*Problem details*.
Repeat the line that contains "Figure 4. Application’s" exactly, along with each following line up to and including the last line of the entries.

(Collected data)
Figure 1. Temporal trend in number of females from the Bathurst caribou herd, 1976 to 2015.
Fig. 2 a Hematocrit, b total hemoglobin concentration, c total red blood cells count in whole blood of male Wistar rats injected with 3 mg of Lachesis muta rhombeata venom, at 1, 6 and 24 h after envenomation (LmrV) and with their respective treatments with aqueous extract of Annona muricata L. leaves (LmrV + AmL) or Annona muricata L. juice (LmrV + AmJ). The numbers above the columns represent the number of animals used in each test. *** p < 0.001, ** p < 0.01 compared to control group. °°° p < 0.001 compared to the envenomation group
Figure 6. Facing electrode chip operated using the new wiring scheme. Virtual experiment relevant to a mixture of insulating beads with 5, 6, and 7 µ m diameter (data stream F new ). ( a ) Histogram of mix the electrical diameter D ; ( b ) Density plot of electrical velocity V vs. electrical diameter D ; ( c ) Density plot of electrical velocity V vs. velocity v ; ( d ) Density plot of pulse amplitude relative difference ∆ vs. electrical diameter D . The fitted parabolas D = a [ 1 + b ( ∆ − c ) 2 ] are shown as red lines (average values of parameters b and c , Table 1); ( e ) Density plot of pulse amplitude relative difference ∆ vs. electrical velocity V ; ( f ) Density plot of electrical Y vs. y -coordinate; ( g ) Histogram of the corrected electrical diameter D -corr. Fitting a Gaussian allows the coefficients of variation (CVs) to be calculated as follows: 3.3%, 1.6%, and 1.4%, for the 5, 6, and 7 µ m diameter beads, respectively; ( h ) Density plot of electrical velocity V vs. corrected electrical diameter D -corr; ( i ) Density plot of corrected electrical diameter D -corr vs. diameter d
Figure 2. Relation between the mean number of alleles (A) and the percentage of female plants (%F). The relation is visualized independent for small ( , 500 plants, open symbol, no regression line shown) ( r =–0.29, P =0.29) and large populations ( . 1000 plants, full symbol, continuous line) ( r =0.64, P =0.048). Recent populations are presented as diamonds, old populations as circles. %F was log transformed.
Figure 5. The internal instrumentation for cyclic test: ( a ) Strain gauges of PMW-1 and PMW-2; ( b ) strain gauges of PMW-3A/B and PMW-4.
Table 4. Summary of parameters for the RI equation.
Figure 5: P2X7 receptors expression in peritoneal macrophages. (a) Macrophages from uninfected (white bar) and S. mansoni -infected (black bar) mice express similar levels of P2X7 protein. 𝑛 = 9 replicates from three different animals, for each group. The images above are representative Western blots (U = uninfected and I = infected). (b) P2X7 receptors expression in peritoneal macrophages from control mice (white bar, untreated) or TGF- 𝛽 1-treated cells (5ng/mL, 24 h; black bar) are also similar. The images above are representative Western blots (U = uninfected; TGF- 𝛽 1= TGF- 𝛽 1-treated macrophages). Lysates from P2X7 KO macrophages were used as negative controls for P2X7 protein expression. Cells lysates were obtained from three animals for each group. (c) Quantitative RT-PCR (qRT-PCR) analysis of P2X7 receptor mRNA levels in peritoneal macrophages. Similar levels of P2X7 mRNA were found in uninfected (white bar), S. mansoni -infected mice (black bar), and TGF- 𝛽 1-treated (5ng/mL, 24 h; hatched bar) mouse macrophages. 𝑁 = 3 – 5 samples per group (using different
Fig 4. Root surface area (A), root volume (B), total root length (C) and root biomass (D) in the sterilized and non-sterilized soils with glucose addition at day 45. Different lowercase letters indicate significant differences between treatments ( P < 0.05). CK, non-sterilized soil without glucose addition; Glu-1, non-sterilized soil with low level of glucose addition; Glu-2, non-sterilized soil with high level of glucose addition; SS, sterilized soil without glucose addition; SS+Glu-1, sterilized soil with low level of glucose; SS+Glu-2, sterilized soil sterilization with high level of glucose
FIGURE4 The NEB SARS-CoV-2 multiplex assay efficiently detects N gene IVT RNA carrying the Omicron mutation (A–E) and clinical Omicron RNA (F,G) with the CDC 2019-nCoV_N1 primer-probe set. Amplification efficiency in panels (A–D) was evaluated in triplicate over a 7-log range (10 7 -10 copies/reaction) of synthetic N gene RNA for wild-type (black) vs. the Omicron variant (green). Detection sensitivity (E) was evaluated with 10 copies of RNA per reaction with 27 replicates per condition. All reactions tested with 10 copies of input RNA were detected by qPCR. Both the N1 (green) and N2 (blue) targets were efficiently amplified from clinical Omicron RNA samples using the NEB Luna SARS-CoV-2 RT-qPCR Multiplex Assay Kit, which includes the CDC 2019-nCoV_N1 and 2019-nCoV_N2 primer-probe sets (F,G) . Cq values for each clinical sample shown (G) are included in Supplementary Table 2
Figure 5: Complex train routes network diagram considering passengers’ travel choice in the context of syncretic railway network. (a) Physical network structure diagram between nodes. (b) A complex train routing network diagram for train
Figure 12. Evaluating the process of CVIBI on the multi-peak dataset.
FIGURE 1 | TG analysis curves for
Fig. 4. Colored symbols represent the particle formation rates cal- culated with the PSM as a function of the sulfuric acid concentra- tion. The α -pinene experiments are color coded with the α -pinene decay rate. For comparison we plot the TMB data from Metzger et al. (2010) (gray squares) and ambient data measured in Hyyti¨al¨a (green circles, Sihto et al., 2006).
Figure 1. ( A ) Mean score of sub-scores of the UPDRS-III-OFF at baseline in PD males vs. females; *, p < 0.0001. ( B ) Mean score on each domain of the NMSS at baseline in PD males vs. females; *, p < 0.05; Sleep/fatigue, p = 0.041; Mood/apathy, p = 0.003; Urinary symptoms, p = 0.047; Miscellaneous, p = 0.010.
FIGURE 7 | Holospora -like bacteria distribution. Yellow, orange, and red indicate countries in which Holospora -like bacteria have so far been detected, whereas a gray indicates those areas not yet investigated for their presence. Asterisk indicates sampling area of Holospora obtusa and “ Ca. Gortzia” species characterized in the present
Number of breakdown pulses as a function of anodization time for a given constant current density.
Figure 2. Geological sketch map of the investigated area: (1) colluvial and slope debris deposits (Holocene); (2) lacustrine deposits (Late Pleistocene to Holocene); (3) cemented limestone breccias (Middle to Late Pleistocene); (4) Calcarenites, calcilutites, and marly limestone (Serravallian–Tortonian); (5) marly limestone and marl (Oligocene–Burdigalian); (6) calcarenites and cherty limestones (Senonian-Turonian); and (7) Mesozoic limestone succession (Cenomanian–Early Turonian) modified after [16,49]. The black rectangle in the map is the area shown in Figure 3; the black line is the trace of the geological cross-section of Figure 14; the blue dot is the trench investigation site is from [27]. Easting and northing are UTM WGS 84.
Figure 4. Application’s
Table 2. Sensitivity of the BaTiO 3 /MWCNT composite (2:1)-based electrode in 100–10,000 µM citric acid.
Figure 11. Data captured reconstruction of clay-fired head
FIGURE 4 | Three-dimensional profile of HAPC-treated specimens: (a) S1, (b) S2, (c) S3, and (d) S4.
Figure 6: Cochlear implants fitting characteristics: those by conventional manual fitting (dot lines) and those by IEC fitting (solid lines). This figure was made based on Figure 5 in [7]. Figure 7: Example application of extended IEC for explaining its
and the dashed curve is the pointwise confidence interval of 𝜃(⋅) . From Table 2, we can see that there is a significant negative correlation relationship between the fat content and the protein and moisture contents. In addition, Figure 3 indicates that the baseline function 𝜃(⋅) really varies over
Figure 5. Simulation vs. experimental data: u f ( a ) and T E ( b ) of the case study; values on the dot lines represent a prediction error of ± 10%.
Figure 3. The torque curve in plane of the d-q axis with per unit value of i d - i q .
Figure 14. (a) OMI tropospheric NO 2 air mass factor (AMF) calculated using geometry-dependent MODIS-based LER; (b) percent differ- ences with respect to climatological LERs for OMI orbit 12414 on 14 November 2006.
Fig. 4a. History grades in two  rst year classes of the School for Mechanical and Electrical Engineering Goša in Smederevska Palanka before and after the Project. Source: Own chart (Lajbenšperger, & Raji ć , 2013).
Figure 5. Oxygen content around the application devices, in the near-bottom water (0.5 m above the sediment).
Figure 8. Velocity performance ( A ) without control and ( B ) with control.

*Answer section*.
Figure 4. Application’s
Table 2. Sensitivity of the BaTiO 3 /MWCNT composite (2:1)-based electrode in 100–10,000 µM citric acid.
Figure 11. Data captured reconstruction of clay-fired head
FIGURE 4 | Three-dimensional profile of HAPC-treated specimens: (a) S1, (b) S2, (c) S3, and (d) S4.
Figure 6: Cochlear implants fitting characteristics: those by conventional manual fitting (dot lines) and those by IEC fitting (solid lines). This figure was made based on Figure 5 in [7]. Figure 7: Example application of extended IEC for explaining its
and the dashed curve is the pointwise confidence interval of 𝜃(⋅) . From Table 2, we can see that there is a significant negative correlation relationship between the fat content and the protein and moisture contents. In addition, Figure 3 indicates that the baseline function 𝜃(⋅) really varies over
Figure 5. Simulation vs. experimental data: u f ( a ) and T E ( b ) of the case study; values on the dot lines represent a prediction error of ± 10%.
Figure 3. The torque curve in plane of the d-q axis with per unit value of i d - i q .
Figure 14. (a) OMI tropospheric NO 2 air mass factor (AMF) calculated using geometry-dependent MODIS-based LER; (b) percent differ- ences with respect to climatological LERs for OMI orbit 12414 on 14 November 2006.
Fig. 4a. History grades in two  rst year classes of the School for Mechanical and Electrical Engineering Goša in Smederevska Palanka before and after the Project. Source: Own chart (Lajbenšperger, & Raji ć , 2013).
Figure 5. Oxygen content around the application devices, in the near-bottom water (0.5 m above the sediment).
Figure 8. Velocity performance ( A ) without control and ( B ) with control.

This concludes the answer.